Le premier jour de notre travail, nous avons contemplé un vaste paysage de luzerne verte. Les tuyaux de douze mètres étaient reliés ensemble en une ligne droite qui semblait s’étendre sur des kilomètres. Après une courte formation, Scott et moi avons déconnecté notre premier tuyau. Scott a soulevé son côté et de l’eau froide s’est déversée sur mes baskets. Nous avons soulevé le tuyau dans la boue collante et l’avons reconnecté au conduit suivant. Tandis que nous revenions pour le tuyau suivant, mes chaussures détrempées devenaient de plus en plus lourdes avec la boue qui s’y accrochait en couches de plus en plus épaisses. Finalement, la boue, l’eau et notre propre transpiration avaient imprégné nos vêtements et notre moral.

Mes pensées sont revenues au bénévolat à la ferme de l’Église. J’ai dit en bégayant : « Bon je… je ne pense pas que je peux venir. Je dois aller à mon propre boulot tous les matins. »

Frère Hulet m’a assuré : « Ce n’est pas un problème. Nous allons toujours à la ferme de l’Église l’après-midi. » Frère Hulet a fait passer la liste. « Quand vous avez été ordonnés à la prêtrise, vous avez chacun reçu le pouvoir d’agir au nom de Dieu. Et quand nous le servons en servant les autres, nous agissons en son nom. En plus, en nous y mettant tous, le travail ne semblera pas difficile du tout. »

La liste est arrivée entre mes mains. Je ne pouvais pas croire que tout le monde jusque-là s’était inscrit pour y aller tous les jours de cette semaine. Ne savaient-ils pas à quel point cela allait être calamiteux ? J’ai senti peser sur moi le grand poids de la bonne volonté des autres. Je me suis inscrit à contrecœur et ai fait passer la liste.
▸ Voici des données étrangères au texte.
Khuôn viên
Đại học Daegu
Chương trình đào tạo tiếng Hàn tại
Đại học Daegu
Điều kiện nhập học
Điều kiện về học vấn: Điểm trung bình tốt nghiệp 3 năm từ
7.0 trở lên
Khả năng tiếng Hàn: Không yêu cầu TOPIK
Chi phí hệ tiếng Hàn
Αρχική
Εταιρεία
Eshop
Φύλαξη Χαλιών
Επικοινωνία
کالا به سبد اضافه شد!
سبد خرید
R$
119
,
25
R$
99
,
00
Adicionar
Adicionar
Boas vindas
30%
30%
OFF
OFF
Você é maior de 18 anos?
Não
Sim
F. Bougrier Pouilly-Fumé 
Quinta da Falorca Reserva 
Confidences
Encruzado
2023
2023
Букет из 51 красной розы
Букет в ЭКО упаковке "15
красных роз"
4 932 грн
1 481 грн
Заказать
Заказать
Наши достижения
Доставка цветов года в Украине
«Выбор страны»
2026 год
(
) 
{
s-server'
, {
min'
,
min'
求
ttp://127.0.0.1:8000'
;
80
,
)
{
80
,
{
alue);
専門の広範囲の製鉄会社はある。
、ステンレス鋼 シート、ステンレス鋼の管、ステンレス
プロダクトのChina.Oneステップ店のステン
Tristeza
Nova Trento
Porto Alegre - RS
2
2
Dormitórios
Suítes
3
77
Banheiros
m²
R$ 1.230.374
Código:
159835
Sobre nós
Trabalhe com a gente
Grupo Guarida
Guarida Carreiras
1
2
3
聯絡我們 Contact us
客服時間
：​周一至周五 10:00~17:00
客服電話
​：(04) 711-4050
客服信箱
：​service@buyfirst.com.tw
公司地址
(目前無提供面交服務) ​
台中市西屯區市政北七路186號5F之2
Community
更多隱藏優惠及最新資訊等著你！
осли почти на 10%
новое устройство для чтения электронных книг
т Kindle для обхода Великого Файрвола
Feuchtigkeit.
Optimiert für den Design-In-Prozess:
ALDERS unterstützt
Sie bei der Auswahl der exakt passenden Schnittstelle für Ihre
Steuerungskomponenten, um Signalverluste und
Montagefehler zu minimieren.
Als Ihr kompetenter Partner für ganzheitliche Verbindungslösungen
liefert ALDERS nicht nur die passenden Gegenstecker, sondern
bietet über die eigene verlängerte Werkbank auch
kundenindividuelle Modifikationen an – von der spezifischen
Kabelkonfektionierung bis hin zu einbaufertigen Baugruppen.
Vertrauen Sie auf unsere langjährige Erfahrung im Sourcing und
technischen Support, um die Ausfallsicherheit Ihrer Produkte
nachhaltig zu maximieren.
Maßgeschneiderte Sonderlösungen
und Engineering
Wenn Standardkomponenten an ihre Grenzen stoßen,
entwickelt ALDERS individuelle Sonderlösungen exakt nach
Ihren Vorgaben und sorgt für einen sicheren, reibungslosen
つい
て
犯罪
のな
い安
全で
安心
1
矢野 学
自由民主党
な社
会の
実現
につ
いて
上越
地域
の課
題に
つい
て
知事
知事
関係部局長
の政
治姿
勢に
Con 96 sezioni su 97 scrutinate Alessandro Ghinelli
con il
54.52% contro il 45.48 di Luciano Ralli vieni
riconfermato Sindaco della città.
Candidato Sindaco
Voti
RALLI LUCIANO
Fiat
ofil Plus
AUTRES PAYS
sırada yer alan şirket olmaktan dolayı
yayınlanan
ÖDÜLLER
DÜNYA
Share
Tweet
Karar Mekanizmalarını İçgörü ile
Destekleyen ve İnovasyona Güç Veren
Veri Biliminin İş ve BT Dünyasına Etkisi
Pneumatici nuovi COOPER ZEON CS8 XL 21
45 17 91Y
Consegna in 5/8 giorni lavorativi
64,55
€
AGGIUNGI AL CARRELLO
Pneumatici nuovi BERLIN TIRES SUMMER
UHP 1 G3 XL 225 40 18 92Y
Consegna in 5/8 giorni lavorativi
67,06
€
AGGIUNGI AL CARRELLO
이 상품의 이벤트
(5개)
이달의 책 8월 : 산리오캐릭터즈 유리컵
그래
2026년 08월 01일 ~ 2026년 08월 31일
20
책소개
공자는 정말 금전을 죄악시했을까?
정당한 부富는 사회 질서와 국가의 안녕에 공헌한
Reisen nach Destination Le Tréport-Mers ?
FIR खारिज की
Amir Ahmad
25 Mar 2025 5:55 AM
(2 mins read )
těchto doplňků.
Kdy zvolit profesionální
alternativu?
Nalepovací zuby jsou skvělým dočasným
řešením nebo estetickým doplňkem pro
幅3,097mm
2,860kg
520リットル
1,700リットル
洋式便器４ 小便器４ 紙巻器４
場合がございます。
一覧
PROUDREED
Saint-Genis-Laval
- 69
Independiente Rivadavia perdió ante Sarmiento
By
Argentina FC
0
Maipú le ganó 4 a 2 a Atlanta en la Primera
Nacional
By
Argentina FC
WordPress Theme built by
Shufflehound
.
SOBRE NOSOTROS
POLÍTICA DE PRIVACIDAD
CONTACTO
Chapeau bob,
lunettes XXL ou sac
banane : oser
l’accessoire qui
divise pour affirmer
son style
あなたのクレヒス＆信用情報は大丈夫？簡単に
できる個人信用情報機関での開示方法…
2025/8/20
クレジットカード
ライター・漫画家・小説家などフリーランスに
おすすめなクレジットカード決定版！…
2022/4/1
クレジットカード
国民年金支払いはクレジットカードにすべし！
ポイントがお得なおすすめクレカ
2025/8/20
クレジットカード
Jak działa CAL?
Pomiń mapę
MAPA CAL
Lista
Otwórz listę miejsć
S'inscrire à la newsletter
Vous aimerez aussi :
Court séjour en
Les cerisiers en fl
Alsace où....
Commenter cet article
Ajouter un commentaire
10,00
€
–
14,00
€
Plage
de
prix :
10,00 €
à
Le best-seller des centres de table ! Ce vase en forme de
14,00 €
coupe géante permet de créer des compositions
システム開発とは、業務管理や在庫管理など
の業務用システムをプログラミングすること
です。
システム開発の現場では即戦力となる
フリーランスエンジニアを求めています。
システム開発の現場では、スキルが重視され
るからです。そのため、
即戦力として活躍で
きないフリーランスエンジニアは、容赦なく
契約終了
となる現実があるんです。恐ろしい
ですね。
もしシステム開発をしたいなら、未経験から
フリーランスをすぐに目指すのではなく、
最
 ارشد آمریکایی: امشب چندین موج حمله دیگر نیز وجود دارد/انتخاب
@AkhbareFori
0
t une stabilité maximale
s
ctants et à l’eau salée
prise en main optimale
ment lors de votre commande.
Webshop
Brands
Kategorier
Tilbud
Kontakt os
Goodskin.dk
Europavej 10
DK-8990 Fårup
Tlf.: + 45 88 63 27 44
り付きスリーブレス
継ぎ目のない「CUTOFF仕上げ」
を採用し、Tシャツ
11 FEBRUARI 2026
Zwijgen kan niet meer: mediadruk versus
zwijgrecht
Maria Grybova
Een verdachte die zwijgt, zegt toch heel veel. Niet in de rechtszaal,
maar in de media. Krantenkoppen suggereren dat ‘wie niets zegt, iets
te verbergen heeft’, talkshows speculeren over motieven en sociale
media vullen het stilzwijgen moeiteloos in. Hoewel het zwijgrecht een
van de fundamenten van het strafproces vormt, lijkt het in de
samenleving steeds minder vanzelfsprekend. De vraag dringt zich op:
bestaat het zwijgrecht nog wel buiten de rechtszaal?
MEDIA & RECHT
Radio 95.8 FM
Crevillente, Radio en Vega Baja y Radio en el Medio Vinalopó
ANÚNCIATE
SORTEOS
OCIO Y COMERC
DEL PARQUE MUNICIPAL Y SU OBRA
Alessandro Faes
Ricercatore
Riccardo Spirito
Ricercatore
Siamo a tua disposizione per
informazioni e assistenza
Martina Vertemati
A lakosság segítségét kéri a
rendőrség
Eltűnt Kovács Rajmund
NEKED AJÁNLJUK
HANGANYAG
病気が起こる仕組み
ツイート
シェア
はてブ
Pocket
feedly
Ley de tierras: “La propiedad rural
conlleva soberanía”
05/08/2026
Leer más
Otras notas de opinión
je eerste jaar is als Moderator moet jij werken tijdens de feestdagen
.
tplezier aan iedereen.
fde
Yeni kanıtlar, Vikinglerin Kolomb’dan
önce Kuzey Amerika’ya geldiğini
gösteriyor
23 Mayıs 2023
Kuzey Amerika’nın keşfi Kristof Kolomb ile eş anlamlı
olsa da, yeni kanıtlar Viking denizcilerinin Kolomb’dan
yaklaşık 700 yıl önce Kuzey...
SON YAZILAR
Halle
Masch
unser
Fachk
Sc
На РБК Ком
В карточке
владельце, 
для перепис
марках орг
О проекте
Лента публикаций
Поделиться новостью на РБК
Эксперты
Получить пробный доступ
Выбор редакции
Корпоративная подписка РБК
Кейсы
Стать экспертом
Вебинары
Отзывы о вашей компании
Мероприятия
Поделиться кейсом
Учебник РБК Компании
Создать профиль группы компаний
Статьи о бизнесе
Le lundi après-midi, j’étais assis dans ma chambre, en train de récupérer après ma matinée de travail, quand j’ai entendu frère Hulet klaxonner. J’ai hésité un instant avant de remettre mes vêtements de travail humides et malodorants.

Bientôt nous sommes arrivés à la ferme de l’Église. Tout le monde s’est précipité vers le champ, sauf moi. Je traînais en arrière, tête baissée, donnant des coups de pieds dans des cailloux, quand j’ai été surpris par une main qui se posait sur mon épaule. « Merci d’être venu avec nous », m’a dit frère Hulet à titre d’encouragement. « Je sais que tu as travaillé dur ce matin. » Nous avons marché en silence pendant un moment. Puis il a couru pour organiser le groupe.

Je l’ai regardé et j’ai pensé à ce qu’il m’avait dit. J’avais travaillé dur ce matin-là. J’étais fatigué, je sentais mauvais et je voulais rentrer chez moi. Mais qu’en était-il de frère Hulet ? Il avait, lui aussi, travaillé dur ce matin-là. Comme tous les autres, d’ailleurs. Alors pourquoi semblaient-ils heureux d’être là ?

Je les ai rattrapés et nous avons commencé à travailler. Au début, j’ai essayé de me motiver en pensant au noble sacrifice que je faisais. Mais très vite mes pensées égocentriques se sont évanouies et j’ai remarqué à quel point nous avancions vite avec l’aide de tout le monde. Nous avons ri et parlé, et soudain je me suis rendu compte que je m’amusais vraiment ! En quelques petites heures nous avions fini notre tâche.

Sur le chemin du retour, je me suis rendu compte que ce que je m’attendais à être un sacrifice insupportable était petit. En fait, avec l’aide de tout le monde, ça ne semblait pas du tout être un sacrifice.

Frère Hulet a arrêté sa camionnette devant chez moi et s’est retourné vers moi. « Merci de ton aide d’aujourd’hui. Tu as travaillé dur et cela nous a facilité la tâche. » Il a souri et m’a fait un clin d’œil.

J’ai souri aussi. « Merci, mais c’est l’aide de tout le monde qui a facilité la tâche. » Je suis descendu de la voiture et j’ai fermé la portière.

Frère Hulet a embrayé et a commencé à rouler. « À demain, alors ? », a-t-il crié par la vitre ouverte.

« Bien sûr. À demain », lui ai-je répondu.